● **PAGE**:
"""
Fiji v Australia (1990 FIFA World Cup qualification)
- Event: 1990 FIFA World Cup qualification – OFC first round
| Fiji | Australia |
| Fiji | Australia |
| 1 | 0 |
- Date: 26 November 1988
- Venue: Prince Charles Park, Nadi
- Referee: Gary Fleet (New Zealand)
- Attendance: 6,472

= Fiji 1–0 Australia (1990 FIFA World Cup qualification) =

1988 football match between Fiji and Australia

On 26 November 1988, the Fiji national football team managed to get a 1–0 win at home against Australia in the first leg of the 1990 FIFA World Cup qualification first round. Going into the match, Australia were considered the large favourites, but a 67th minute goal from Fijian forward Ravuama Madigi saw the hosts walk away with a 1–0 win.

== Background ==
Australia were looking to try and return to the FIFA World Cup for the first time since 1974. Earlier in 1988, they had shocked 1986 FIFA World Cup winners Argentina by beating them 4–1 back in July during the Australia Bicentenary Gold Cup. Later in September, they played at the 1988 Summer Olympics, where they beat Yugoslavia 1–0 in the group stage and reached the quarter-finals, where they lost to eventual gold medalists the Soviet Union.

On the other hand, Fiji were entering FIFA World Cup qualification for only the second time in their history, having finished last in their group during 1982 FIFA World Cup qualification. At the time, they were on a 12 match unbeaten streak, with their last defeat being a 2–1 loss to New Zealand in September 1986.

This match was only the fourth time both countries faced each other, with the previous result in 1981 seeing Australia win 10–0 in Melbourne during 1982 FIFA World Cup qualification.

== The match ==
=== Prior to the match ===
For about a month prior to the match, Fiji's manager Billy Singh set up a training camp for the team to prepare. Matches during this time included the 1988 Melanesia Cup against New Caledonia, the Solomon Islands, and Vanuatu, as well as three friendlies against New Zealand, where they didn't lose a match. Meanwhile, Australia had not played a match in five weeks, with their last result being a 2–0 win against New Zealand in the Trans-Tasman Cup.

In an interview with The Sydney Morning Herald prior to the match, Singh called it the match of the player's lives, before stating that "normally they play for fun, but this time it is serious. They have tasted the glory of winning and they like it."

By the time Australia arrived in Fiji from Sydney, they got there three hours late, meaning they missed a day of training. When they were able to train the next day, it was on a bumpy pitch near Nadi International Airport. Additionally, when the Australian team passed Fiji team's hotel, one of the Fiji players gave them a black power salute. All of this helped to stir a feeling of impending doom amongst the Australian players prior to the match.
"""
● **TO BE DONE**:
A) In the Fiji–Australia match article, swap "Nadi International Airport" for "Nausori International Airport" in the passage between "By the time" and "to the match.", inclusive, and give that passage back.
B) Supply the next part of the Fiji–Australia match article, picking up right after its final sentence.

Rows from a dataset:
"""
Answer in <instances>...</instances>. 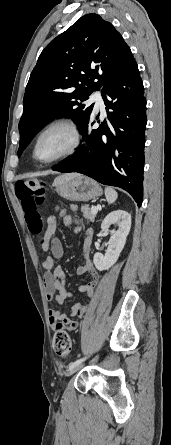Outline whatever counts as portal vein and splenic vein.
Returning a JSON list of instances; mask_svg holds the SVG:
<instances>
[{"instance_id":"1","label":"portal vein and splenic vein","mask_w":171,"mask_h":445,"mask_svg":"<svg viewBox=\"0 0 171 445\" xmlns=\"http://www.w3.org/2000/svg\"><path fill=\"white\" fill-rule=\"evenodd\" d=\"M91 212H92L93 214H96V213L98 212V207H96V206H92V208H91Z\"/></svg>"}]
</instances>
"""
● **ANSWERS FOR THE EXERCISE**:
A)
By the time Australia arrived in Fiji from Sydney, they got there three hours late, meaning they missed a day of training. When they were able to train the next day, it was on a bumpy pitch near Nausori International Airport. Additionally, when the Australian team passed Fiji team's hotel, one of the Fiji players gave them a black power salute. All of this helped to stir a feeling of impending doom amongst the Australian players prior to the match.

B)
Because a win for Fiji was seen as unlikely, the Fiji Football Association offered each player a FJ$500 bonus if they managed to win.

=== The match ===
Australia's plan for the match was to 'get in, win, and get out'. While Australia played better for most of the match and had a majority of possession, they struggled to score a goal because of how Fiji's team were set up to frustrate. At half-time, Fiji substituted off forward Jone Watisoni for Ravuama Madigi.

In the 67th minute, Fijian defender Lote Delai sprinted down the left side of the field, before sending a knee-high cross into the box. Vimal Sami managed to pull off a dummy, allowing Ravuama Madigi to score with a left-footed volley, giving Fiji to a 1–0 lead. Despite their best attempts, Australia were unable to equalise, with Ali Ratfiq making a goal line save in the dying minutes to deny Australia. In the end, Fiji walked away with a 1–0 victory.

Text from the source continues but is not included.